_Aim A_
Locate every line of the listing that contains the word "sample" and copy each such line. Case counts.

_Document segment_
>> START
Rounding and Overflow in C++

ISO/IEC JTC1 SC22 WG21 N4448 - 2015-04-12

Lawrence Crowl, Lawrence@Crowl.org

Introduction
References

Introduction

C++ currently provides relatively poor facilities for controlling rounding. It has even fewer facilities for controlling overflow. The lack of such facilities often leads programmers to ignore the issue, making software less robust than it could be (and should be).

This paper presents the issues and provides some candidate enumerations and operations. The intent of the paper is to gather feedback on support for and direction of future work.

Rounding

Rounding is necessary whenever the resolution of a variable is coarser than the resolution of a value to be placed in that variable.

Current Status

The numeric_limits field round_style provides information on the style of rounding employed by a type.

namespace std {
  enum float_round_style {
    round_indeterminate = -1, // indeterminable
    round_toward_zero = 0, // toward zero
    round_to_nearest = 1, // to the nearest representable value
    round_toward_infinity = 2, // toward [positive] infinity
    round_toward_neg_infinity = 3 // toward negative infinity
  };
}

This specification is incomplete in that it fails to specify what happens when the value is equally far from the two nearest representable values.
>> END
_Task inputs_
>> START
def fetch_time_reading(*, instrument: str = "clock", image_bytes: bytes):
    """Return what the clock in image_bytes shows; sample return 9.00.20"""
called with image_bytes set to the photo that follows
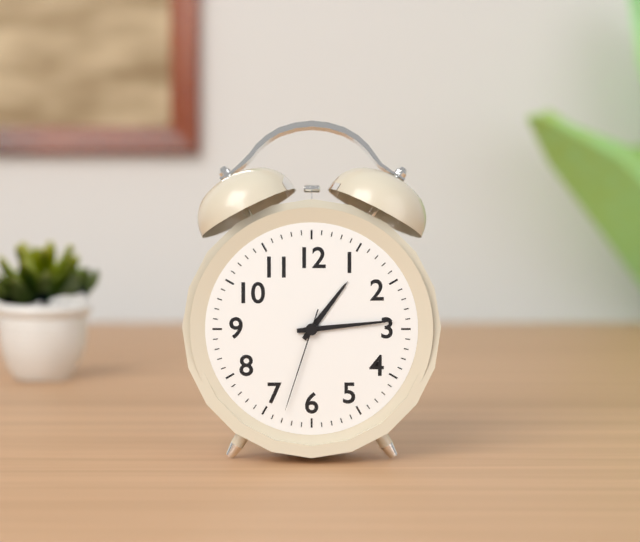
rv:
1.14.33
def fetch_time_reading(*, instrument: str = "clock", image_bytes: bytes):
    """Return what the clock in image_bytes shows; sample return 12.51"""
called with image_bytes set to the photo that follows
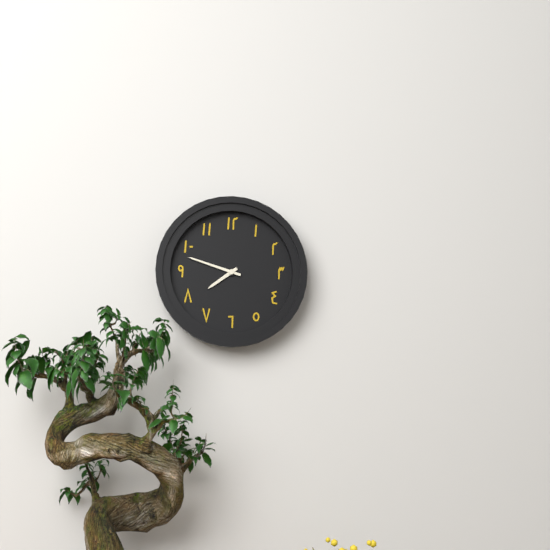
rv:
7.48
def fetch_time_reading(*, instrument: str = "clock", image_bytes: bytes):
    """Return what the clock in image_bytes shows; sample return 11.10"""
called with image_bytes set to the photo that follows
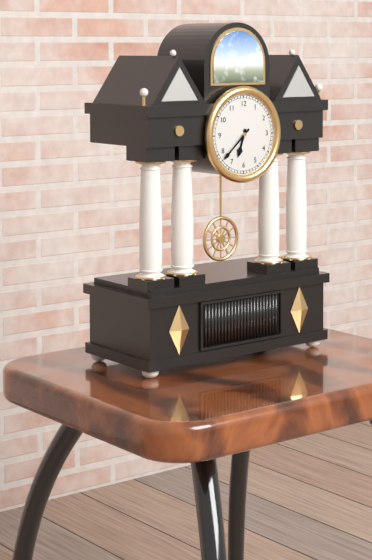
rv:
6.38
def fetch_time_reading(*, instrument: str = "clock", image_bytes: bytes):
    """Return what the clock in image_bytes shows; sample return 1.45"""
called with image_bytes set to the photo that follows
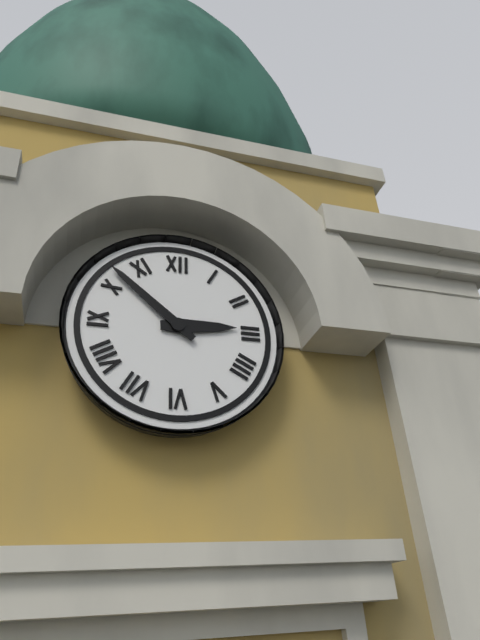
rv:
2.52
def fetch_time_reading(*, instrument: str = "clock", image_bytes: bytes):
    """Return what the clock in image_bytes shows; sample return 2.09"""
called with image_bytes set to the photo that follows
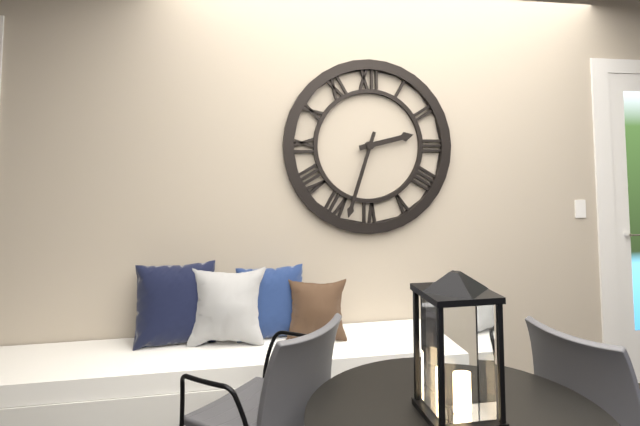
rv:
2.33
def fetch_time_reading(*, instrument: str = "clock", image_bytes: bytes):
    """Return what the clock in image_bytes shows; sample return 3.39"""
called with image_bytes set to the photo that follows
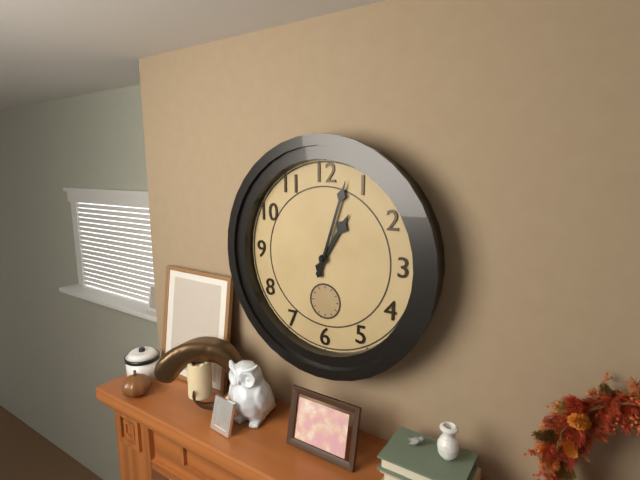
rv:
1.03
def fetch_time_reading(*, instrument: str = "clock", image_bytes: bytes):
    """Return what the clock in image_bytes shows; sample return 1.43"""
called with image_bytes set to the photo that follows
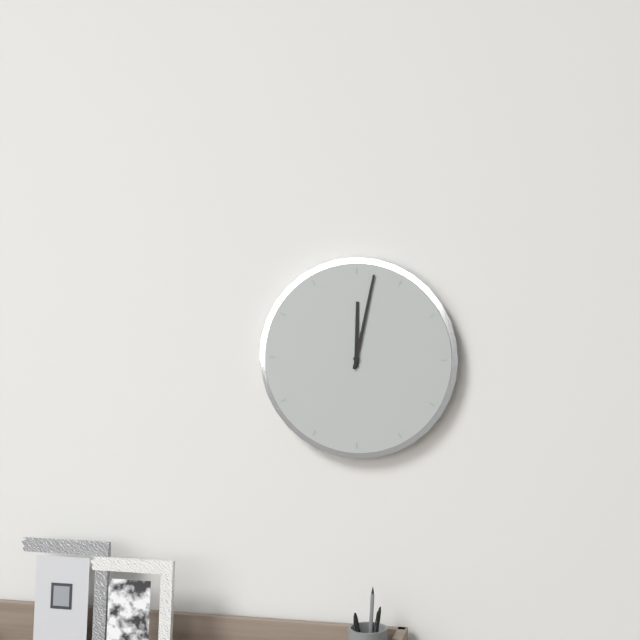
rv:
12.02
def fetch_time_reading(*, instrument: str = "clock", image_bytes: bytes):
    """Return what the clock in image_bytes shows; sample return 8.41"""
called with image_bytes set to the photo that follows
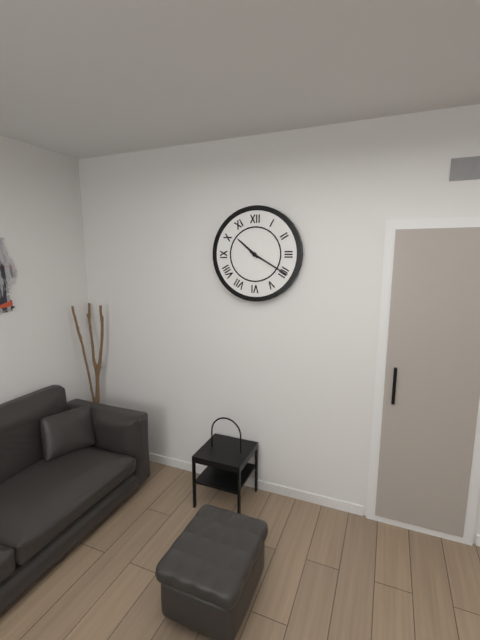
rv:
10.20
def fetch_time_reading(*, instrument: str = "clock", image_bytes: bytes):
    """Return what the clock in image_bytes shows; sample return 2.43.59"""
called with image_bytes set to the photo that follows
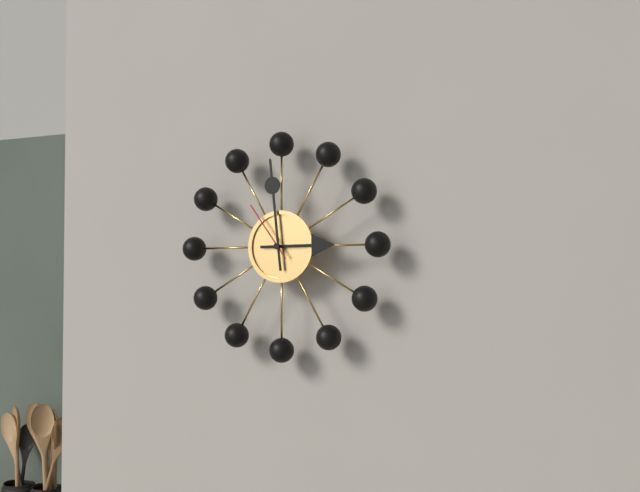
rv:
2.59.54
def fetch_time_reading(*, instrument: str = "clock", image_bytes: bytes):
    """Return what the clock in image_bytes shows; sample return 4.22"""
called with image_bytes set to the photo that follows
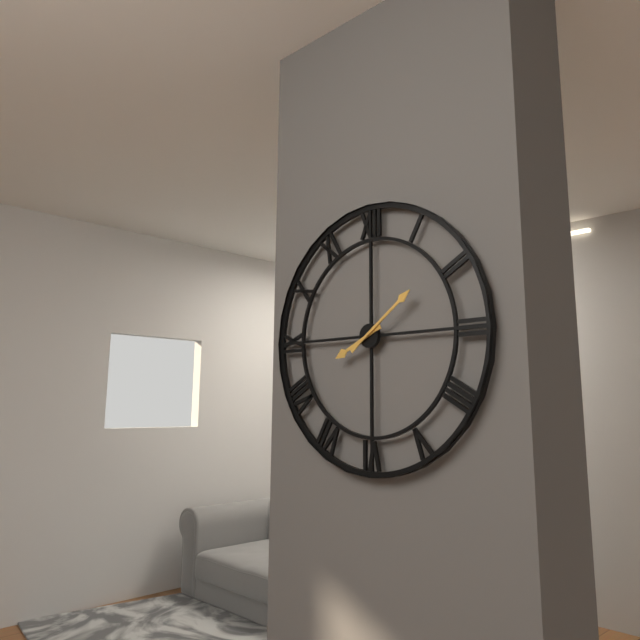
>> END
_Aim B_
Name all the enumerators that the C++ rounding paper declares in the float_round_style enumeration.

_Written solution A_
    """Return what the clock in image_bytes shows; sample return 9.00.20"""
    """Return what the clock in image_bytes shows; sample return 12.51"""
    """Return what the clock in image_bytes shows; sample return 11.10"""
    """Return what the clock in image_bytes shows; sample return 1.45"""
    """Return what the clock in image_bytes shows; sample return 2.09"""
    """Return what the clock in image_bytes shows; sample return 3.39"""
    """Return what the clock in image_bytes shows; sample return 1.43"""
    """Return what the clock in image_bytes shows; sample return 8.41"""
    """Return what the clock in image_bytes shows; sample return 2.43.59"""
    """Return what the clock in image_bytes shows; sample return 4.22"""

_Written solution B_
round_indeterminate, round_toward_zero, round_to_nearest, round_toward_infinity, round_toward_neg_infinity